*Problem requirements*
Please output the section of the listing below that opens with the line containing "- Construct headers" and closes with the line containing "- Fixed enduser", exactly and with nothing else.

*Supplied information*
━━━━━━━━━━━━━━━━

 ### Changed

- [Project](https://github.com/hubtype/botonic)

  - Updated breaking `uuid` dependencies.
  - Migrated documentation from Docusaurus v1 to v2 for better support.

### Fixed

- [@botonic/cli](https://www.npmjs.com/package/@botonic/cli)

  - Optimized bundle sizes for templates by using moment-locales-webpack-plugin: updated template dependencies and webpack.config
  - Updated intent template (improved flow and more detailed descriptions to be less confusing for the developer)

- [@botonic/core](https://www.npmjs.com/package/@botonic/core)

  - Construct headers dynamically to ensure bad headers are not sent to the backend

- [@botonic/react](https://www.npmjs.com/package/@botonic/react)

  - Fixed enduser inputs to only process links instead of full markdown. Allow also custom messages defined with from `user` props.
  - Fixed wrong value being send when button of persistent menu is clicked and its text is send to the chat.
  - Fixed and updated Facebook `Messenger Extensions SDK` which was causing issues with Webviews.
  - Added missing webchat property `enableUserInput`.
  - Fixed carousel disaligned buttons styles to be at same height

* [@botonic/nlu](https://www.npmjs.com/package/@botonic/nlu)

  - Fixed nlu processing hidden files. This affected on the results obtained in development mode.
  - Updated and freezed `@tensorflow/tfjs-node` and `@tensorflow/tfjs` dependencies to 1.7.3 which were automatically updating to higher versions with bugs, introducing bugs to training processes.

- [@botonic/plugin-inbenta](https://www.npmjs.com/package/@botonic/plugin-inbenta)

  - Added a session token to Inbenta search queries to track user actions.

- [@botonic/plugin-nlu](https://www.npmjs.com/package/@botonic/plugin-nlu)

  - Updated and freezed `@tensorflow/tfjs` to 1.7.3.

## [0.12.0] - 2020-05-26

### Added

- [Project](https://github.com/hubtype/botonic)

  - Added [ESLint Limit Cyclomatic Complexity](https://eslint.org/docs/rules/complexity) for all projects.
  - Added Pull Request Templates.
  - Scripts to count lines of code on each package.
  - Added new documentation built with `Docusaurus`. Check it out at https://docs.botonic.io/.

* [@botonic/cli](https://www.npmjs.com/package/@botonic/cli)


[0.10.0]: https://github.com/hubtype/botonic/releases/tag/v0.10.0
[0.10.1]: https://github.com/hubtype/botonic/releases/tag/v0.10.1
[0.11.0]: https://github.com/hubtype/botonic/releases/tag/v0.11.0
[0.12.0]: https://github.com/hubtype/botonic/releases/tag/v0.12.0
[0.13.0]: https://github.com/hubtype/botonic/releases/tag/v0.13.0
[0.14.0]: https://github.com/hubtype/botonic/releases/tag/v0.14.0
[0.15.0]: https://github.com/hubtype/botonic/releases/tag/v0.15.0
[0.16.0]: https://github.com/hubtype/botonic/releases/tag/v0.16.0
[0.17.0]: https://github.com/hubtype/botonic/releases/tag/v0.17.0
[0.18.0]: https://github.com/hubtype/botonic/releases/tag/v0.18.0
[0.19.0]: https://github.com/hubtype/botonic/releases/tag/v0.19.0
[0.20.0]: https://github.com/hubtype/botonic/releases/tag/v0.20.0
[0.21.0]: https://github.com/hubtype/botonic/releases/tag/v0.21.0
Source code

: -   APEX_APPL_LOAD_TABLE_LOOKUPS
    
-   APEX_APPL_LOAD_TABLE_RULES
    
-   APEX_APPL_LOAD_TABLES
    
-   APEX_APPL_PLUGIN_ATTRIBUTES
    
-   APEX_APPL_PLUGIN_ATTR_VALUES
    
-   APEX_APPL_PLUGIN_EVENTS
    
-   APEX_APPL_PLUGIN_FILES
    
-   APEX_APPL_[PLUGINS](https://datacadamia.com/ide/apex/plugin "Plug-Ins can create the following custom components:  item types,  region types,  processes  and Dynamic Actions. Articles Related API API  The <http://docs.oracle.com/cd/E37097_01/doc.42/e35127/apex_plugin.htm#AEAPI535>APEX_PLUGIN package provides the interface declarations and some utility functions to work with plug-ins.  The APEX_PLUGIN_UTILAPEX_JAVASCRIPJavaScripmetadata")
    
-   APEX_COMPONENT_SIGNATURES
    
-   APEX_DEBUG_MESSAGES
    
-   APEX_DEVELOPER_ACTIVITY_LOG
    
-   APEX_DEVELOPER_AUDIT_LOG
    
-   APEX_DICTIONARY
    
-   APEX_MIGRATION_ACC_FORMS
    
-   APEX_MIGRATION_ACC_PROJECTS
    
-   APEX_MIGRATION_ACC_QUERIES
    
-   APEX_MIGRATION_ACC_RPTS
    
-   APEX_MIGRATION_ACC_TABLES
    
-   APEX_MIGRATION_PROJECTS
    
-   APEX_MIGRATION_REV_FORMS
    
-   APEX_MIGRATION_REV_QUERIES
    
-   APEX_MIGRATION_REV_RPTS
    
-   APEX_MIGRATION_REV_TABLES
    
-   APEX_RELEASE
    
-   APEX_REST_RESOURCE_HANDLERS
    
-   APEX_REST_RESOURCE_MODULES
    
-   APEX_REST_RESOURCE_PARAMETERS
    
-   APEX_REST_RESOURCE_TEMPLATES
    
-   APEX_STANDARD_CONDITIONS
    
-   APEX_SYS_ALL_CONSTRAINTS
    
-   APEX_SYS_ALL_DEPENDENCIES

━━━━━━━━━━━━━━━━

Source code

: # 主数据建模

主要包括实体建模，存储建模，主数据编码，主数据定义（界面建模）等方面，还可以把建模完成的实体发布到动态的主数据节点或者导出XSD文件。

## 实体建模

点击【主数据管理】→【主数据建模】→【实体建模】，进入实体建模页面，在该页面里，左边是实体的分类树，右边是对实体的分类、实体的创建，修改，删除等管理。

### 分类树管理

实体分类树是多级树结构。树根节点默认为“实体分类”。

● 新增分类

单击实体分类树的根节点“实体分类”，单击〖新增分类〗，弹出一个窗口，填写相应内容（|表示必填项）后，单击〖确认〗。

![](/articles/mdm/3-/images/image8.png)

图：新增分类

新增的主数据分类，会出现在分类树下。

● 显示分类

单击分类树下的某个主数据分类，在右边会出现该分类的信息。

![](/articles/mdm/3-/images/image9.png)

━━━━━━━━━━━━━━━━

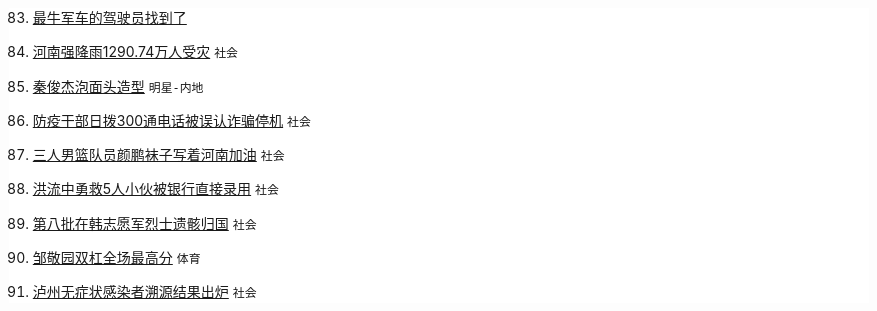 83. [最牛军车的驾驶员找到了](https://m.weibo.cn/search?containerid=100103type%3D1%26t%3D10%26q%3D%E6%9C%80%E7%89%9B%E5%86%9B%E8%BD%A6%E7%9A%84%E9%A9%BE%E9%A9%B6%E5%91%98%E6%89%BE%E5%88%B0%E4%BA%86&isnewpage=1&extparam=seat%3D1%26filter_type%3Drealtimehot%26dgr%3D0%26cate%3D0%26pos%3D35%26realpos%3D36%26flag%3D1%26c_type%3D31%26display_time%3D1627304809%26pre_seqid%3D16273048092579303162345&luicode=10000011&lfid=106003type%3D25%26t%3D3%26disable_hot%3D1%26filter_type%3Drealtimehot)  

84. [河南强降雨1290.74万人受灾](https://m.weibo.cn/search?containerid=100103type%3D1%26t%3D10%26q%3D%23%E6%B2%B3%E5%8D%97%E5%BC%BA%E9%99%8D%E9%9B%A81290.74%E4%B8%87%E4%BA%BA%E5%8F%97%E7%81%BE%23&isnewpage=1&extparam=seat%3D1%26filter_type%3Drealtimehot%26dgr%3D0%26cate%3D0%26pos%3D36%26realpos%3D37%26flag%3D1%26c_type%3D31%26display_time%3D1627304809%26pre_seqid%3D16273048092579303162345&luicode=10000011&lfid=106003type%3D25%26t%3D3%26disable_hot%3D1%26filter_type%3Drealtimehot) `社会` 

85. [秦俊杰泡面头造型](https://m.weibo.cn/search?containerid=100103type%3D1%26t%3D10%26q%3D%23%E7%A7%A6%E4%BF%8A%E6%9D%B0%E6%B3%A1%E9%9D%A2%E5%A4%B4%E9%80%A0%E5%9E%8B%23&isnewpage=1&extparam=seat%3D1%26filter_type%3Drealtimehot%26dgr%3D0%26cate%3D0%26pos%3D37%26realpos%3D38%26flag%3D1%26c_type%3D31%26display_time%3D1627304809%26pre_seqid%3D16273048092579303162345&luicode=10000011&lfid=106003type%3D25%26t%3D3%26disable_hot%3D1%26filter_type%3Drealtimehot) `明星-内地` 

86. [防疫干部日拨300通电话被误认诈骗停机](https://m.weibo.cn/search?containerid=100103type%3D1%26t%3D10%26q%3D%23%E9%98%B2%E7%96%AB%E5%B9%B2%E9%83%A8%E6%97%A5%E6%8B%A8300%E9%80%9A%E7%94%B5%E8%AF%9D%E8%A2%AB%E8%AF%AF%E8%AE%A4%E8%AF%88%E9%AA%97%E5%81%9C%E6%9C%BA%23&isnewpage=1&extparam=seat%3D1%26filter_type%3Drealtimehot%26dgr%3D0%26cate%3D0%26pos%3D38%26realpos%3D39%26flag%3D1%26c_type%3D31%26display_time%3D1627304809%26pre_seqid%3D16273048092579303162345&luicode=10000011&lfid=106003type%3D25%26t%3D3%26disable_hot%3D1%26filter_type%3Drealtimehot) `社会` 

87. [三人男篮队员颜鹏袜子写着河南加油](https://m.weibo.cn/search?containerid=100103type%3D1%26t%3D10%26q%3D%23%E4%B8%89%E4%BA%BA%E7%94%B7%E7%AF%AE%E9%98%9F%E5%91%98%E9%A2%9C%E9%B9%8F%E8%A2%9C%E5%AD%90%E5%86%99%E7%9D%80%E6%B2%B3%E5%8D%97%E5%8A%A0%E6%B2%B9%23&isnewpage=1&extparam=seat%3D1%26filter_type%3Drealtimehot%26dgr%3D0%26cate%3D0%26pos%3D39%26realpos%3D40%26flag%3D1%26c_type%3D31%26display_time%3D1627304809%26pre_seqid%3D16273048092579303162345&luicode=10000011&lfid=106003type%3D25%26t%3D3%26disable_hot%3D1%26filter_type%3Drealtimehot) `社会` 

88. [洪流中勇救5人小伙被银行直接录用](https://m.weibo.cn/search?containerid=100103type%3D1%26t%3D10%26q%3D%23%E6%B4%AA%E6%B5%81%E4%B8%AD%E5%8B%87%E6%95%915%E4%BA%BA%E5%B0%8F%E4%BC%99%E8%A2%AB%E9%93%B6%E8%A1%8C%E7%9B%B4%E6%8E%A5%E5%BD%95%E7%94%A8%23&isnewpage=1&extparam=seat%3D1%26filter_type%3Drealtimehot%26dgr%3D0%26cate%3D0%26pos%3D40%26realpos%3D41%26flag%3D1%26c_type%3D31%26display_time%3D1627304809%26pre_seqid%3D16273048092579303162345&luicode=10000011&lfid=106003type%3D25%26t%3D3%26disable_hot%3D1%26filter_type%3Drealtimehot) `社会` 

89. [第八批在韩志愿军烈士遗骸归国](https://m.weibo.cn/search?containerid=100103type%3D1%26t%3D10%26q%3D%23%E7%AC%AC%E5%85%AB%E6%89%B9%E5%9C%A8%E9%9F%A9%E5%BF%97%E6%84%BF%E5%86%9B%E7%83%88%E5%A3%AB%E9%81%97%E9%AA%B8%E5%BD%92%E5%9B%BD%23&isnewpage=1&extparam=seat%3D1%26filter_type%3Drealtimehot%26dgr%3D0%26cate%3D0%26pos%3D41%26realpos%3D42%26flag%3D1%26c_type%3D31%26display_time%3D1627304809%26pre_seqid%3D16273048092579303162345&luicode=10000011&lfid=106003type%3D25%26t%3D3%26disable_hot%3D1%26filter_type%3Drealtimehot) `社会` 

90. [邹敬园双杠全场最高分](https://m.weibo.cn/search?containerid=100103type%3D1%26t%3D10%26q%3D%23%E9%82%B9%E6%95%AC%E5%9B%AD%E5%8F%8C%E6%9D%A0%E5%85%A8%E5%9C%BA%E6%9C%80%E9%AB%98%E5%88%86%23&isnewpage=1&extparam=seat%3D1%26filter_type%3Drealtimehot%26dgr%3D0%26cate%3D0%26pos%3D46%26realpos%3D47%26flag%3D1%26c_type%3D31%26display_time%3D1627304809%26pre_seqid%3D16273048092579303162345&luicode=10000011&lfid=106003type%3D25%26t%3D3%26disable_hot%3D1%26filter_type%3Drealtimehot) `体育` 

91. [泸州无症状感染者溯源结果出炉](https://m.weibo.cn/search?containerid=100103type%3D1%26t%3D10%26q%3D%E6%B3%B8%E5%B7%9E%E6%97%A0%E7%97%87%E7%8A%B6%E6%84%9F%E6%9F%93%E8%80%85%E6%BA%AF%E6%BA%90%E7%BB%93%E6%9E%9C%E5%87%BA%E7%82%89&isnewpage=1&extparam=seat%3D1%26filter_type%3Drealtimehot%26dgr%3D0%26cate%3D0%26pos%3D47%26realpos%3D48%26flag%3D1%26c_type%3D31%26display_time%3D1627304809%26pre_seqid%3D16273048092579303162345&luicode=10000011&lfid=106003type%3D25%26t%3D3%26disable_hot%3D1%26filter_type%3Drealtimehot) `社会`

━━━━━━━━━━━━━━━━

*Answer to the problem*
  - Construct headers dynamically to ensure bad headers are not sent to the backend

- [@botonic/react](https://www.npmjs.com/package/@botonic/react)

  - Fixed enduser inputs to only process links instead of full markdown. Allow also custom messages defined with from `user` props.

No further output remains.